The findings demonstrate that GBM’s dependence on exogenous cholesterol establishes a cholesterol-rich TME that loads TAMs with cholesterol, upregulates phagocytosis-inhibitory receptors (Siglec-10, PD-1), and provokes phagocytic fragility. Cholesterol’s toxic metabolite 7-ketocholesterol impairs mitochondrial translation and TNF signaling in macrophages, providing a mechanistic link to defective phagocytosis. Enforcing cholesterol efflux with ApoA1 focuses on TAMs (high ABCA1/G1) to reduce intracellular cholesterol/oxysterols, restore mitochondrial integrity, relieve checkpoint receptor expression, and reinvigorate phagocytosis and antigen presentation. This reprogramming enables productive TAM–CD8 T-cell crosstalk, enhancing T-cell proliferation and effector function and reducing exhaustion phenotypes, thereby converting the GBM TME to an immune-permissive state. Delivering APOA1 via an oncolytic adenovirus creates local efflux, complements oncolysis, remodels lipid metabolism transcriptionally, and initiates systemic antitumor immunity with durable memory, addressing limitations of prior cholesterol-targeting agents (e.g., LXR-623 CNS toxicity) by sparing neuronal cholesterol homeostasis.

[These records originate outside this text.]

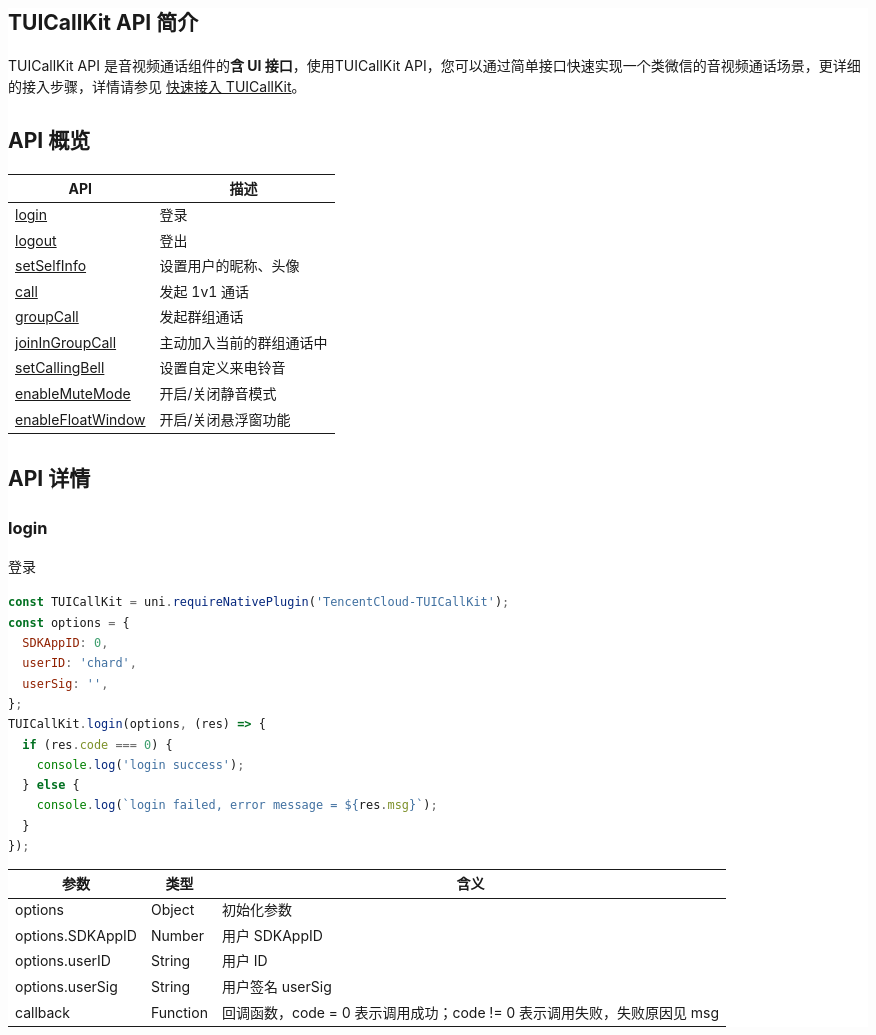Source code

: ## TUICallKit API 简介

TUICallKit API 是音视频通话组件的**含 UI 接口**，使用TUICallKit API，您可以通过简单接口快速实现一个类微信的音视频通话场景，更详细的接入步骤，详情请参见 [快速接入 TUICallKit](https://tcloud-doc.isd.com/document/product/647/78732?!preview)。

## API 概览

| API | 描述 |
|-----|-----|
| [login](#login)                         | 登录                     |
| [logout](#logout)                       | 登出                     |
| [setSelfInfo](#setselfinfo)             | 设置用户的昵称、头像     |
| [call](#call)                           | 发起 1v1 通话            |
| [groupCall](#groupcall)                 | 发起群组通话             |
| [joinInGroupCall](#joiningroupcall)     | 主动加入当前的群组通话中 |
| [setCallingBell](#setcallingbell)       | 设置自定义来电铃音       |
| [enableMuteMode](#enablemutemode)       | 开启/关闭静音模式        |
| [enableFloatWindow](#enablefloatwindow) | 开启/关闭悬浮窗功能      |

## API 详情

### login
登录
```javascript
const TUICallKit = uni.requireNativePlugin('TencentCloud-TUICallKit');
const options = {
  SDKAppID: 0,
  userID: 'chard',
  userSig: '',
};
TUICallKit.login(options, (res) => {
  if (res.code === 0) {
    console.log('login success');
  } else {
    console.log(`login failed, error message = ${res.msg}`);
  }
});
```

| 参数 | 类型 | 含义 |
|-----|-----|-----|
| options | Object | 初始化参数 |
| options.SDKAppID | Number | 用户 SDKAppID |
| options.userID | String | 用户 ID |
| options.userSig | String | 用户签名 userSig |
| callback | Function | 回调函数，code = 0 表示调用成功；code != 0 表示调用失败，失败原因见 msg | 
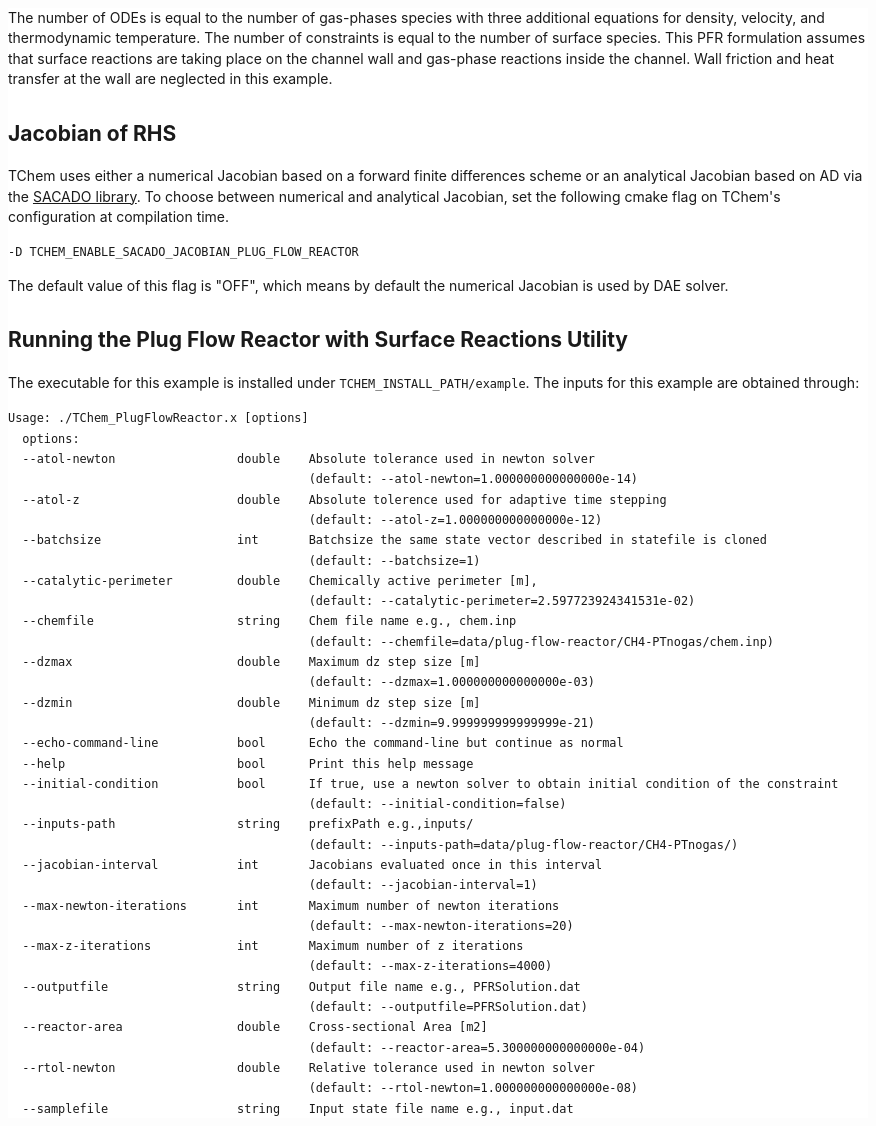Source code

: The number of ODEs is equal to the number of gas-phases species with three additional equations for density, velocity, and thermodynamic temperature. The number of constraints is equal to the number of surface species. This PFR formulation assumes that surface reactions are taking place on the channel wall and gas-phase reactions inside the channel. Wall friction and heat transfer at the wall are neglected in this example.
## Jacobian of RHS

TChem uses either a numerical Jacobian based on a forward finite differences scheme or an analytical Jacobian based on AD via the [SACADO library](https://docs.trilinos.org/dev/packages/sacado/doc/html/index.html). To choose between numerical and analytical Jacobian, set the following cmake flag on TChem's configuration at compilation time.
```
-D TCHEM_ENABLE_SACADO_JACOBIAN_PLUG_FLOW_REACTOR
```
The default value of this flag is "OFF", which means by default the numerical Jacobian is used by DAE solver.

## Running the Plug Flow Reactor with Surface Reactions Utility

The executable for this example is installed under ``TCHEM_INSTALL_PATH/example``. The inputs for this example are obtained through:

```
Usage: ./TChem_PlugFlowReactor.x [options]
  options:
  --atol-newton                 double    Absolute tolerance used in newton solver
                                          (default: --atol-newton=1.000000000000000e-14)
  --atol-z                      double    Absolute tolerence used for adaptive time stepping
                                          (default: --atol-z=1.000000000000000e-12)
  --batchsize                   int       Batchsize the same state vector described in statefile is cloned
                                          (default: --batchsize=1)
  --catalytic-perimeter         double    Chemically active perimeter [m],
                                          (default: --catalytic-perimeter=2.597723924341531e-02)
  --chemfile                    string    Chem file name e.g., chem.inp
                                          (default: --chemfile=data/plug-flow-reactor/CH4-PTnogas/chem.inp)
  --dzmax                       double    Maximum dz step size [m]
                                          (default: --dzmax=1.000000000000000e-03)
  --dzmin                       double    Minimum dz step size [m]
                                          (default: --dzmin=9.999999999999999e-21)
  --echo-command-line           bool      Echo the command-line but continue as normal
  --help                        bool      Print this help message
  --initial-condition           bool      If true, use a newton solver to obtain initial condition of the constraint
                                          (default: --initial-condition=false)
  --inputs-path                 string    prefixPath e.g.,inputs/
                                          (default: --inputs-path=data/plug-flow-reactor/CH4-PTnogas/)
  --jacobian-interval           int       Jacobians evaluated once in this interval
                                          (default: --jacobian-interval=1)
  --max-newton-iterations       int       Maximum number of newton iterations
                                          (default: --max-newton-iterations=20)
  --max-z-iterations            int       Maximum number of z iterations
                                          (default: --max-z-iterations=4000)
  --outputfile                  string    Output file name e.g., PFRSolution.dat
                                          (default: --outputfile=PFRSolution.dat)
  --reactor-area                double    Cross-sectional Area [m2]
                                          (default: --reactor-area=5.300000000000000e-04)
  --rtol-newton                 double    Relative tolerance used in newton solver
                                          (default: --rtol-newton=1.000000000000000e-08)
  --samplefile                  string    Input state file name e.g., input.dat
```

This work identifies cholesterol-driven TAM phagocytic fragility as a key immunosuppressive mechanism in GBM and reveals 7-ketocholesterol–mediated mitochondrial translational inhibition/TNF signaling disruption as a central pathway. Enforcing cholesterol efflux with ApoA1 restores TAM phagocytosis, enhances antigen presentation, and activates a TAM–CD8 T-cell axis that clears tumors and establishes long-term, tumor-specific immune memory. An ApoA1-armed oncolytic adenovirus achieves potent intratumoral reprogramming, systemic antitumor responses, high complete response rates, and an acceptable safety profile in preclinical models. These findings support immunometabolic therapies targeting TAM cholesterol efflux and provide a translational platform to combine metabolic reprogramming with oncolytic virotherapy. Future studies should dissect molecular details of 7-ketocholesterol’s impact on mitochondrial translation and explore clinical translation and combinatorial regimens (e.g., checkpoint blockade).

The study was primarily conducted in male murine and rat models and preclinical humanized systems, which may limit generalizability to diverse patient populations. While 7-ketocholesterol was implicated in disrupting TAM mitochondrial translation and TNF signaling, the precise molecular mechanisms remain to be fully elucidated. Oncolytic adenovirus safety, although encouraging in animals, requires careful evaluation in humans; high-dose systemic exposure in nonhuman primates revealed toxicity that mandates dose and route optimization.